• Aim of the exercise: If a line in the data holds the string "Drive", list it.

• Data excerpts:
== Segment start ==

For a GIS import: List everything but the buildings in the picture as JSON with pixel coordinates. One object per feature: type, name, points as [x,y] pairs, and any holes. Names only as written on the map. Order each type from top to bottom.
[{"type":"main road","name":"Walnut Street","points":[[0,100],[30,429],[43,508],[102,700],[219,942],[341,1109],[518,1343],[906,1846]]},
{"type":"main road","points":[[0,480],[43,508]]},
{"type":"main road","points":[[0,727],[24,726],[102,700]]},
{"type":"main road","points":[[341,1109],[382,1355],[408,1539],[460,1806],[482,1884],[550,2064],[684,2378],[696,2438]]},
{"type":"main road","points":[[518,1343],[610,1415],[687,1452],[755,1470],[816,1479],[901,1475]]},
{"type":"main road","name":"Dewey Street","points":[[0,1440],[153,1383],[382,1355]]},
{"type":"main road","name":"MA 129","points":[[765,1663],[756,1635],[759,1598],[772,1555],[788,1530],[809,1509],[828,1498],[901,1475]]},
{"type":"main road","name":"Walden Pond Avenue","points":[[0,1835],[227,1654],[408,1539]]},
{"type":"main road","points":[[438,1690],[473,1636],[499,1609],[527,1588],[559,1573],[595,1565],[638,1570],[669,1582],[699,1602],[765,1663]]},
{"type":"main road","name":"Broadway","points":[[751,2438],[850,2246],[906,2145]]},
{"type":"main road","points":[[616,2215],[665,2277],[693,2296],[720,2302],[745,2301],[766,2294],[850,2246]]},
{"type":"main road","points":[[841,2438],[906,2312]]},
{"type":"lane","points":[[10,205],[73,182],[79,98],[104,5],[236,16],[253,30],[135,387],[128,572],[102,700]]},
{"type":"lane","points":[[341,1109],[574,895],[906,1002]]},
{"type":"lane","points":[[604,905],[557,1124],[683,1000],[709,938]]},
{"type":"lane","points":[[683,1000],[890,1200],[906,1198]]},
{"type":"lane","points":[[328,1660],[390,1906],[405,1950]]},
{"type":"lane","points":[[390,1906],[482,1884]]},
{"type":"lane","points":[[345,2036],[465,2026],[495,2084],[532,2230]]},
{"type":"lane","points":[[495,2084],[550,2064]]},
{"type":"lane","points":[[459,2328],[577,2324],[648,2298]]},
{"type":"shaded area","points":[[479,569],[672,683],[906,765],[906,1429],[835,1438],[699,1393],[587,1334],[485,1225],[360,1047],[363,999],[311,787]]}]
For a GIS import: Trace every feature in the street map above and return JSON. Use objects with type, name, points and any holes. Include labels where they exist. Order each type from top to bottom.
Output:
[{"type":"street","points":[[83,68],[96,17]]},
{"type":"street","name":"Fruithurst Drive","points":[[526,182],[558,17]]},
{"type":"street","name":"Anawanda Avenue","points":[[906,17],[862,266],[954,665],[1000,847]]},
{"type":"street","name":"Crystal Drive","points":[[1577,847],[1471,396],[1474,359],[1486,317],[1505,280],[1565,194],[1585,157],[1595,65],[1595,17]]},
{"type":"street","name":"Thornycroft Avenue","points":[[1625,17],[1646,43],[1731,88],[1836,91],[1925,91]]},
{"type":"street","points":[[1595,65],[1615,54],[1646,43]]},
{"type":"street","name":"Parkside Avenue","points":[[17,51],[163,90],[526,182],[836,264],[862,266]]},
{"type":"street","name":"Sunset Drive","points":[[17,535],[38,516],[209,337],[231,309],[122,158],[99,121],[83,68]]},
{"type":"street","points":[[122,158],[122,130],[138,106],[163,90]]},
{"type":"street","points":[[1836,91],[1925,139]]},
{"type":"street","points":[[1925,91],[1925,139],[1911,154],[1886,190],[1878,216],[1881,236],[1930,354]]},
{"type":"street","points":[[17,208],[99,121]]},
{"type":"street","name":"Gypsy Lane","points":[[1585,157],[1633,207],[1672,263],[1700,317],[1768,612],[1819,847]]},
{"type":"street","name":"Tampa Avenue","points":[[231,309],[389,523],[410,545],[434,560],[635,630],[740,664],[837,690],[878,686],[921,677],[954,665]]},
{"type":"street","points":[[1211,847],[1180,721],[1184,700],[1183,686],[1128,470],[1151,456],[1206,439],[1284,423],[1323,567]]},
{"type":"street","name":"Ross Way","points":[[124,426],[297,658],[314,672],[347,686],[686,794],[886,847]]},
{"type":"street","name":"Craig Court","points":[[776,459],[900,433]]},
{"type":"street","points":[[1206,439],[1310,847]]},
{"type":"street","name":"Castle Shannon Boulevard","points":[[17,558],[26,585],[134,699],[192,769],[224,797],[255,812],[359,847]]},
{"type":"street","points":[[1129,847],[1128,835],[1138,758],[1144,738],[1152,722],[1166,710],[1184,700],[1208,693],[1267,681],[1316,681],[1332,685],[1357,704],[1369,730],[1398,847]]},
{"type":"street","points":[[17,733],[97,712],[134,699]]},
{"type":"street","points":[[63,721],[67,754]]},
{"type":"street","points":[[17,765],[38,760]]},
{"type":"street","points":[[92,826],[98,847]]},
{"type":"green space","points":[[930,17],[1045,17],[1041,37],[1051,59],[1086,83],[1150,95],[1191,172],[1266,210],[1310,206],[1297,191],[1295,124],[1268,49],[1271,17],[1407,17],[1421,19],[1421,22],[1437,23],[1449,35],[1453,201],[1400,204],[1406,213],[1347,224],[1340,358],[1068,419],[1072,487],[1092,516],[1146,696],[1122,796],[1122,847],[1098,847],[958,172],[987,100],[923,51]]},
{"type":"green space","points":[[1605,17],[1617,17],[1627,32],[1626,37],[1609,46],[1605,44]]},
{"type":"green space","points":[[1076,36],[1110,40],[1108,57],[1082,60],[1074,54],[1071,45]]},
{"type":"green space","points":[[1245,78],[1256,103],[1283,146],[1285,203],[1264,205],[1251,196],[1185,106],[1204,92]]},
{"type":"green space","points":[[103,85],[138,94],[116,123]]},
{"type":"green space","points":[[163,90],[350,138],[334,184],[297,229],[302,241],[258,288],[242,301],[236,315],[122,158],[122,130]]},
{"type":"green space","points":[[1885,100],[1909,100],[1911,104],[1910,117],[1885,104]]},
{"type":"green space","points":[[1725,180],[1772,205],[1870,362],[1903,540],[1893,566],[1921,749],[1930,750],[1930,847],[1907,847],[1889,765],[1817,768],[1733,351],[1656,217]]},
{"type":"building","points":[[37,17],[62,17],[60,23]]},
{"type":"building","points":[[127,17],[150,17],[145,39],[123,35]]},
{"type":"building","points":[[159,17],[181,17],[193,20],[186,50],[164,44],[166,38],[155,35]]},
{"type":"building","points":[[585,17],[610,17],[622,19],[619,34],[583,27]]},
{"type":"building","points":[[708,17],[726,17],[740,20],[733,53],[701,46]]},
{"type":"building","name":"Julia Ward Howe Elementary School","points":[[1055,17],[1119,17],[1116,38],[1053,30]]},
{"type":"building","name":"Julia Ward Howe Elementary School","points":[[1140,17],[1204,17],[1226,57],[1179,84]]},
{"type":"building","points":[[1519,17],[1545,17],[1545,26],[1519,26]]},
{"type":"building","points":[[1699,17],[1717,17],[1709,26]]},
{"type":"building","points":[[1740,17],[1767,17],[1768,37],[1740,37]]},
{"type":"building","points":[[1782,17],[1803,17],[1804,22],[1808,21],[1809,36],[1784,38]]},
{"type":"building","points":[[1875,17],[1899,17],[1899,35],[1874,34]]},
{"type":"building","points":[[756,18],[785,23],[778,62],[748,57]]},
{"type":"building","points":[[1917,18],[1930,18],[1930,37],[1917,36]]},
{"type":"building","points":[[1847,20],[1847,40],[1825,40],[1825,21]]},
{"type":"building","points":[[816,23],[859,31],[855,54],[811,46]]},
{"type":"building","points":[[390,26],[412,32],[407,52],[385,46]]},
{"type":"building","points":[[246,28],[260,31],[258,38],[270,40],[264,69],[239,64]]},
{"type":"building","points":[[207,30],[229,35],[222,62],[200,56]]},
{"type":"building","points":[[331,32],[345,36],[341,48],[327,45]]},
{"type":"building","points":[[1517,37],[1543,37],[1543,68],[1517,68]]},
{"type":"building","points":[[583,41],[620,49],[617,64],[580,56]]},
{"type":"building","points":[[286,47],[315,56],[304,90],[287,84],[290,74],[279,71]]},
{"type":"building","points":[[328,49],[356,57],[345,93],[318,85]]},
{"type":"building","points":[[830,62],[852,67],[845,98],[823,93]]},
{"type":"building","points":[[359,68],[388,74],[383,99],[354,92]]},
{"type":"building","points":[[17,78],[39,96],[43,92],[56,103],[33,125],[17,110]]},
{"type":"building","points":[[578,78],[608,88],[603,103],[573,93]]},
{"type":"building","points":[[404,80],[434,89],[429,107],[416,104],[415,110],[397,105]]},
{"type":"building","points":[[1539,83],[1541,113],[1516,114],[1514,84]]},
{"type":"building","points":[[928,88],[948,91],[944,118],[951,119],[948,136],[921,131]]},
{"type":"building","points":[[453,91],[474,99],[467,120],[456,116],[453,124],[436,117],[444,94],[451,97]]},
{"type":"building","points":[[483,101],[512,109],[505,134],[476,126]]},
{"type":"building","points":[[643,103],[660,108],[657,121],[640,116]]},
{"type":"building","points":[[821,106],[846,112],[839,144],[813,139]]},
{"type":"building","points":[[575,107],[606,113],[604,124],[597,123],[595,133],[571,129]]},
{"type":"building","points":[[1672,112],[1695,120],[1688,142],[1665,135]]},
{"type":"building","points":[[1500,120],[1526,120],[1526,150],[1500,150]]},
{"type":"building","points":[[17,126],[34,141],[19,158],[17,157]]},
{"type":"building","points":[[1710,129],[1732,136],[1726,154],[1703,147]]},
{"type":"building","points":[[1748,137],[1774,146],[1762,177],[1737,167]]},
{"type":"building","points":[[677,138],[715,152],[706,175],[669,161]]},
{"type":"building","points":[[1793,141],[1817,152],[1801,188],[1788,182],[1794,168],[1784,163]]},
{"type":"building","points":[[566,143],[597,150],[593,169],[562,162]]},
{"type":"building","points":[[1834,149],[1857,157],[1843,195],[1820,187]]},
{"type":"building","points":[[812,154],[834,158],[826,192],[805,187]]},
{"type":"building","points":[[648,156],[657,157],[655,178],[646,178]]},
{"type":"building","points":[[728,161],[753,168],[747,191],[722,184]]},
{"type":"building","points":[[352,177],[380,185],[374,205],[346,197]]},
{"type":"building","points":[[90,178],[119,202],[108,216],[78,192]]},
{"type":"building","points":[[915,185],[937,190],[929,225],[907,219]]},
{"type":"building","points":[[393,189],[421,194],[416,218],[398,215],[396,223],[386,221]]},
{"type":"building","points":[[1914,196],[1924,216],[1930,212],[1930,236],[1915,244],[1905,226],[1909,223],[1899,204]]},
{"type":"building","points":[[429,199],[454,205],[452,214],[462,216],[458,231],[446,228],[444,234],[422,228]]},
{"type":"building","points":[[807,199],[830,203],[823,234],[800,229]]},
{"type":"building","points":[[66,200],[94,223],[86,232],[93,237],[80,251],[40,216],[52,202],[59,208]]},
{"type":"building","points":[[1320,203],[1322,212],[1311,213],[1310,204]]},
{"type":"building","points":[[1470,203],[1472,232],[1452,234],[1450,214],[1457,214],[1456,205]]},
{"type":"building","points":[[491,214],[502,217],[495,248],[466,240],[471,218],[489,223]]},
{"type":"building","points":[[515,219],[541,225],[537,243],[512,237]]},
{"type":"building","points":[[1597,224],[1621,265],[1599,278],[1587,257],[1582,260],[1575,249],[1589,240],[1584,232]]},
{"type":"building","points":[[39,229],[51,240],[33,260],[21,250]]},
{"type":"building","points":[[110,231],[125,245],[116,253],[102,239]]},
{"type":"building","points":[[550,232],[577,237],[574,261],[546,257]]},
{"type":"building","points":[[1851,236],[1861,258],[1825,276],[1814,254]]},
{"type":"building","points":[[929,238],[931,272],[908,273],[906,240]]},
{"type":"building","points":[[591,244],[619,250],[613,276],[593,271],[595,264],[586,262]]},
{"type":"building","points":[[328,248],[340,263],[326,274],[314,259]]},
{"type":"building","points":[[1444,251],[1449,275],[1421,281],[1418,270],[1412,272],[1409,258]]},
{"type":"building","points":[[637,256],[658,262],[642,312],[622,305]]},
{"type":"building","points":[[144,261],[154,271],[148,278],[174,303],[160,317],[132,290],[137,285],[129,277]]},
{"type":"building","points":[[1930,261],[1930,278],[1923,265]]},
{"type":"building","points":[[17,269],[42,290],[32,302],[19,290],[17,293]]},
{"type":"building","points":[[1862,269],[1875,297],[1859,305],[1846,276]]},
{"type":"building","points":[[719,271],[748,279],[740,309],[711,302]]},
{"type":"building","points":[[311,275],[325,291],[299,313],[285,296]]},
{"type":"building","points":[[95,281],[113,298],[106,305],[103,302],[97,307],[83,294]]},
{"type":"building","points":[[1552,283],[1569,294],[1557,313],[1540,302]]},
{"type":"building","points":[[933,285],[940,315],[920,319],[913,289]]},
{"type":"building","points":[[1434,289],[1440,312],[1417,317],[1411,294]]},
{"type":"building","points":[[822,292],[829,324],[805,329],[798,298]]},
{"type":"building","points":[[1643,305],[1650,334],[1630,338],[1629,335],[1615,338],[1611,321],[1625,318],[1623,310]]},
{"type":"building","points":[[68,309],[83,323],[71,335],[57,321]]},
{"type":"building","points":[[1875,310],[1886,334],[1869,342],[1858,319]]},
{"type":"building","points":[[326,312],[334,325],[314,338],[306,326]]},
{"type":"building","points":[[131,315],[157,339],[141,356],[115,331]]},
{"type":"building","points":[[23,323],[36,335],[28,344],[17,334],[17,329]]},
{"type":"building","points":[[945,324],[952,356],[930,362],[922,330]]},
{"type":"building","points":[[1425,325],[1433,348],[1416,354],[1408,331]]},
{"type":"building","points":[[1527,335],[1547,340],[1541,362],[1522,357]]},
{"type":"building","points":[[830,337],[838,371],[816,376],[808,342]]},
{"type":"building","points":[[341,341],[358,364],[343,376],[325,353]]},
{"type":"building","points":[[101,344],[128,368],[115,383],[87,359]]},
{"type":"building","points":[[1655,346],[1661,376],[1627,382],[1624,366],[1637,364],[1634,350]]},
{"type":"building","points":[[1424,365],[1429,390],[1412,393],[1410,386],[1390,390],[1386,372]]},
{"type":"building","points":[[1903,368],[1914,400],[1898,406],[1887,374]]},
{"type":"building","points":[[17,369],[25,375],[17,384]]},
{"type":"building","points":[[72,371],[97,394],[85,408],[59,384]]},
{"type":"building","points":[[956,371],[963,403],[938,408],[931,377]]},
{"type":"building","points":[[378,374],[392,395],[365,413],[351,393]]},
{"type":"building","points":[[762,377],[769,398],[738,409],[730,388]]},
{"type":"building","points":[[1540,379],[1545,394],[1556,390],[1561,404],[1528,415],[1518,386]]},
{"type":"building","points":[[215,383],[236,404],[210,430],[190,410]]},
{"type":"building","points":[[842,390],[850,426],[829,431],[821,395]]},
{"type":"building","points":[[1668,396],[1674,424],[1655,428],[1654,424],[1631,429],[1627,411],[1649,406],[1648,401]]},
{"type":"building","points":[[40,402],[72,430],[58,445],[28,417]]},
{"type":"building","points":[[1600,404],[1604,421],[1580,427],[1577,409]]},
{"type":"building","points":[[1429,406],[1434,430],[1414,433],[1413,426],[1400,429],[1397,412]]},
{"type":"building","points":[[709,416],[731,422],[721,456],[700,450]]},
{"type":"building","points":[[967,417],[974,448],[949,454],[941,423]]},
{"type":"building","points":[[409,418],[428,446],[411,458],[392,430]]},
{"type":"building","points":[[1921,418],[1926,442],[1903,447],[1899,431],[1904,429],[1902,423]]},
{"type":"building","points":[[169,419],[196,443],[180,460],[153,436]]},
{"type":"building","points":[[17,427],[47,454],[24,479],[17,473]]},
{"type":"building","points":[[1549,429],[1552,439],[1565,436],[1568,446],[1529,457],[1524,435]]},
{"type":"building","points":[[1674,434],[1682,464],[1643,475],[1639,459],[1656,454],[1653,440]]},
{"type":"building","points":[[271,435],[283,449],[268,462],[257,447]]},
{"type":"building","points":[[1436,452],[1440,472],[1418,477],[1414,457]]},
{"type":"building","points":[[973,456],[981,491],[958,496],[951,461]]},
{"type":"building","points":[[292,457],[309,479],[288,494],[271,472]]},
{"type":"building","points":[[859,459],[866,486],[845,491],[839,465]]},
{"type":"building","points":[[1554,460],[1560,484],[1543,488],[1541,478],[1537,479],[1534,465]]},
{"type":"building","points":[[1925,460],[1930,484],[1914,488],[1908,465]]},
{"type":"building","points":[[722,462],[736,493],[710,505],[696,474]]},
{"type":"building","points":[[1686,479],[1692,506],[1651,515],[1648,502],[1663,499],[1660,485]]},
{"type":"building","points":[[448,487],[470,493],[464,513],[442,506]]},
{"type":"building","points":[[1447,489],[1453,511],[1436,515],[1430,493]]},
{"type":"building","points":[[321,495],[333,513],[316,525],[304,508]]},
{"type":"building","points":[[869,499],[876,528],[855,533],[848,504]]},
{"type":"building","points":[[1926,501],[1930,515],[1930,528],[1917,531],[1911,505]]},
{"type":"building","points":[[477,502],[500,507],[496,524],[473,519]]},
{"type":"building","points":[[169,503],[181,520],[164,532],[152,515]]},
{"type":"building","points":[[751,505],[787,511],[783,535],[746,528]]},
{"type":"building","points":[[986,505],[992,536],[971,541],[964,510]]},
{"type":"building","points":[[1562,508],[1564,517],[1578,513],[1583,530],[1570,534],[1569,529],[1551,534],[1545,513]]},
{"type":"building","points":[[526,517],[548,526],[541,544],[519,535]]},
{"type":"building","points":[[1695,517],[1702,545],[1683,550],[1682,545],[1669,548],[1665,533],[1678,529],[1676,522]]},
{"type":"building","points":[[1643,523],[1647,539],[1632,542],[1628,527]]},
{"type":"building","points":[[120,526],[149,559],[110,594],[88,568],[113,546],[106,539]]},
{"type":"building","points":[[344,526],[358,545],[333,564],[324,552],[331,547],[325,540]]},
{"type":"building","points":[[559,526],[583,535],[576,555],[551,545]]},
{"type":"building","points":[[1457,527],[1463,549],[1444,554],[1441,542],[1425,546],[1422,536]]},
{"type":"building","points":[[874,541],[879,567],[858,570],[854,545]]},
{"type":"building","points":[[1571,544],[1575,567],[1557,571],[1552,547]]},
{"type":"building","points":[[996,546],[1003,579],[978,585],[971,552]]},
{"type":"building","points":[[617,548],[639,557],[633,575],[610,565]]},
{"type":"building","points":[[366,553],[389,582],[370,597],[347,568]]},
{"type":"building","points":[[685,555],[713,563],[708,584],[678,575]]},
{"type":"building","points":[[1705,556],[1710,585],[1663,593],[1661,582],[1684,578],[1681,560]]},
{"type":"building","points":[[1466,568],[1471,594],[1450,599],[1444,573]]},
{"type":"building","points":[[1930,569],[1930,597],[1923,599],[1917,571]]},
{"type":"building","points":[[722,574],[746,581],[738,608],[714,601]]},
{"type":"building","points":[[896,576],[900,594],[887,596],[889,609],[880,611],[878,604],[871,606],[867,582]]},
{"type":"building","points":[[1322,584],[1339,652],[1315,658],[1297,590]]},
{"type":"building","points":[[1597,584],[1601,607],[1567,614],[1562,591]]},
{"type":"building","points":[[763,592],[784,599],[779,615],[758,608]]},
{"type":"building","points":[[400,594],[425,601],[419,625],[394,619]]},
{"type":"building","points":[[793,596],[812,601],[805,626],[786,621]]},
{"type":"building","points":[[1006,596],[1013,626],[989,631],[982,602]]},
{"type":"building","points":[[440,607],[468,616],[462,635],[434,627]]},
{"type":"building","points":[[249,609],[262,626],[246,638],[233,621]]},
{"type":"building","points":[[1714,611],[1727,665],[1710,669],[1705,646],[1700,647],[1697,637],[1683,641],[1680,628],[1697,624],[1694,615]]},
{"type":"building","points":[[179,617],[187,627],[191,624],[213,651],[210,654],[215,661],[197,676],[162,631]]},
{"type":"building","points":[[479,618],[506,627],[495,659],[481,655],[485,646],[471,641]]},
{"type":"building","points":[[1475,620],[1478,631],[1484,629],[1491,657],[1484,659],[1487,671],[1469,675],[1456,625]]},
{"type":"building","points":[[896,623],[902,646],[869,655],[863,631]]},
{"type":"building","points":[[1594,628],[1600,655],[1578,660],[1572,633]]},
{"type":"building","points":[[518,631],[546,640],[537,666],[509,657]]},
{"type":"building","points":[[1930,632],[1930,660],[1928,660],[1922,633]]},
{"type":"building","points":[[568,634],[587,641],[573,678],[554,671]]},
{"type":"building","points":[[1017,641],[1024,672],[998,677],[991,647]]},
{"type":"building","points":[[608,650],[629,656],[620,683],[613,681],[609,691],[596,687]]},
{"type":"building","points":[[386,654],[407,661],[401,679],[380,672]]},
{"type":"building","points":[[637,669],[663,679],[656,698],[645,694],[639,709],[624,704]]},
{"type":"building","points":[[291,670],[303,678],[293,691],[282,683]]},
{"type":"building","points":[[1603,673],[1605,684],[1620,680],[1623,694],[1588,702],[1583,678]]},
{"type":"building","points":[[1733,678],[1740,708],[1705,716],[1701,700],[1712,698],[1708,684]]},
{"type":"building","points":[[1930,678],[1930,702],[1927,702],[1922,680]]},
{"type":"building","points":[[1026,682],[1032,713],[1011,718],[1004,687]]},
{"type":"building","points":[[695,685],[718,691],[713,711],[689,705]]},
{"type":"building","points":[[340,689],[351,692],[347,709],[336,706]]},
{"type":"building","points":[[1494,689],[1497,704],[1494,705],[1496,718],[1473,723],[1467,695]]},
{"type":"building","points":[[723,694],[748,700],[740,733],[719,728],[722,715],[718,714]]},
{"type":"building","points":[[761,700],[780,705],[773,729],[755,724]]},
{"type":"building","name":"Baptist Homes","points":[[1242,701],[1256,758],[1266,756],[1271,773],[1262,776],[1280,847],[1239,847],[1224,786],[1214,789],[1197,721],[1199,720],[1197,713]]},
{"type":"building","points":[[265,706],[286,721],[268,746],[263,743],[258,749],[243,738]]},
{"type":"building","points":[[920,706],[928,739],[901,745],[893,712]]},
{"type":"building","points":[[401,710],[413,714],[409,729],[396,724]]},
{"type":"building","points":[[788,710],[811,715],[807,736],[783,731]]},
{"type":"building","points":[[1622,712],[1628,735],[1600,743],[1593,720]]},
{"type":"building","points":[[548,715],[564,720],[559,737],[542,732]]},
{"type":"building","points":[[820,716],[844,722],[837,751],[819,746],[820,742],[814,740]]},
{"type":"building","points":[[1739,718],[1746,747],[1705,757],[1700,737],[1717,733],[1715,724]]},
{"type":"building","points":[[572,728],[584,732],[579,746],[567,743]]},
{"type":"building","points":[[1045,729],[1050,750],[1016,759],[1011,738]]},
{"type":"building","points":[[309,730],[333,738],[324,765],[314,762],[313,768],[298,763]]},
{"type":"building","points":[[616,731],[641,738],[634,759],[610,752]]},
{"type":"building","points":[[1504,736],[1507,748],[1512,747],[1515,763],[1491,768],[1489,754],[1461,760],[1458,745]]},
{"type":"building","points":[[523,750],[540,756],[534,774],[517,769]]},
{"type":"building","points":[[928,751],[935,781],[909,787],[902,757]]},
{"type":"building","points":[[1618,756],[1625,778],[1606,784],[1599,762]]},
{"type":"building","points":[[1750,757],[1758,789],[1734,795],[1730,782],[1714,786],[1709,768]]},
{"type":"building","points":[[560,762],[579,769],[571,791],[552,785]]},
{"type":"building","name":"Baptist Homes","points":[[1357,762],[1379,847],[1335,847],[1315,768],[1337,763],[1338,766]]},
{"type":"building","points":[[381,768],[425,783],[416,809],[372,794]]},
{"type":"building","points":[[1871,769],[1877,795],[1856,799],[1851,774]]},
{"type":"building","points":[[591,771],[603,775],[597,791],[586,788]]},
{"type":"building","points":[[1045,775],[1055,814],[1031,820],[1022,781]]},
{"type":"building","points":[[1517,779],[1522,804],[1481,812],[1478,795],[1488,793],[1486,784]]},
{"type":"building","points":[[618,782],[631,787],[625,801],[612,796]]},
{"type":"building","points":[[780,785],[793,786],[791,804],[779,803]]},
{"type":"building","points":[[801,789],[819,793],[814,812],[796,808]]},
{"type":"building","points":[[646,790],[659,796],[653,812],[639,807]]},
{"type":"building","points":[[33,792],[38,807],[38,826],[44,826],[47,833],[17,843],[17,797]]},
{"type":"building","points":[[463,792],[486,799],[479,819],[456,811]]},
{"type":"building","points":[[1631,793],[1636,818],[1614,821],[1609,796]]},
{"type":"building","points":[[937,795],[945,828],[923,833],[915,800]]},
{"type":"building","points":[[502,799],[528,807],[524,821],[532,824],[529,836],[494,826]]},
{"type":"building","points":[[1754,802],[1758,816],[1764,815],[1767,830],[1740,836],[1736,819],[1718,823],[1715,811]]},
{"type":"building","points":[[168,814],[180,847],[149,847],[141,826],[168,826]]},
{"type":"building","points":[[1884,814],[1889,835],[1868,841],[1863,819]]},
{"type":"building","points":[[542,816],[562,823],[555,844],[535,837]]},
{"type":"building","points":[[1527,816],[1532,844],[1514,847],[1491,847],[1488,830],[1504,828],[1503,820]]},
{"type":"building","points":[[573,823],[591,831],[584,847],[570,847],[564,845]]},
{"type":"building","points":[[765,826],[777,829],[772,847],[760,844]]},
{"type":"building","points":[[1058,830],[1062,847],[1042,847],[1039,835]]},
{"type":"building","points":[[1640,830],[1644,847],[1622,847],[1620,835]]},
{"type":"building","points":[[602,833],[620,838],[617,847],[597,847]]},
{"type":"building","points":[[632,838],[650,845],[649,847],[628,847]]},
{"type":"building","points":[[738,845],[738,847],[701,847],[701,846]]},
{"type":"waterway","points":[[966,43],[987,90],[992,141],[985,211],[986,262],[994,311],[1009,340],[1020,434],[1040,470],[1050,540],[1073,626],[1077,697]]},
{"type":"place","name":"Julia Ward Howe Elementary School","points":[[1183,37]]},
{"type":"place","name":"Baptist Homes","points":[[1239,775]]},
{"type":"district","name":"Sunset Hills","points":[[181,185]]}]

== Segment end ==

• Task output:
{"type":"street","name":"Fruithurst Drive","points":[[526,182],[558,17]]},
{"type":"street","name":"Crystal Drive","points":[[1577,847],[1471,396],[1474,359],[1486,317],[1505,280],[1565,194],[1585,157],[1595,65],[1595,17]]},
{"type":"street","name":"Sunset Drive","points":[[17,535],[38,516],[209,337],[231,309],[122,158],[99,121],[83,68]]},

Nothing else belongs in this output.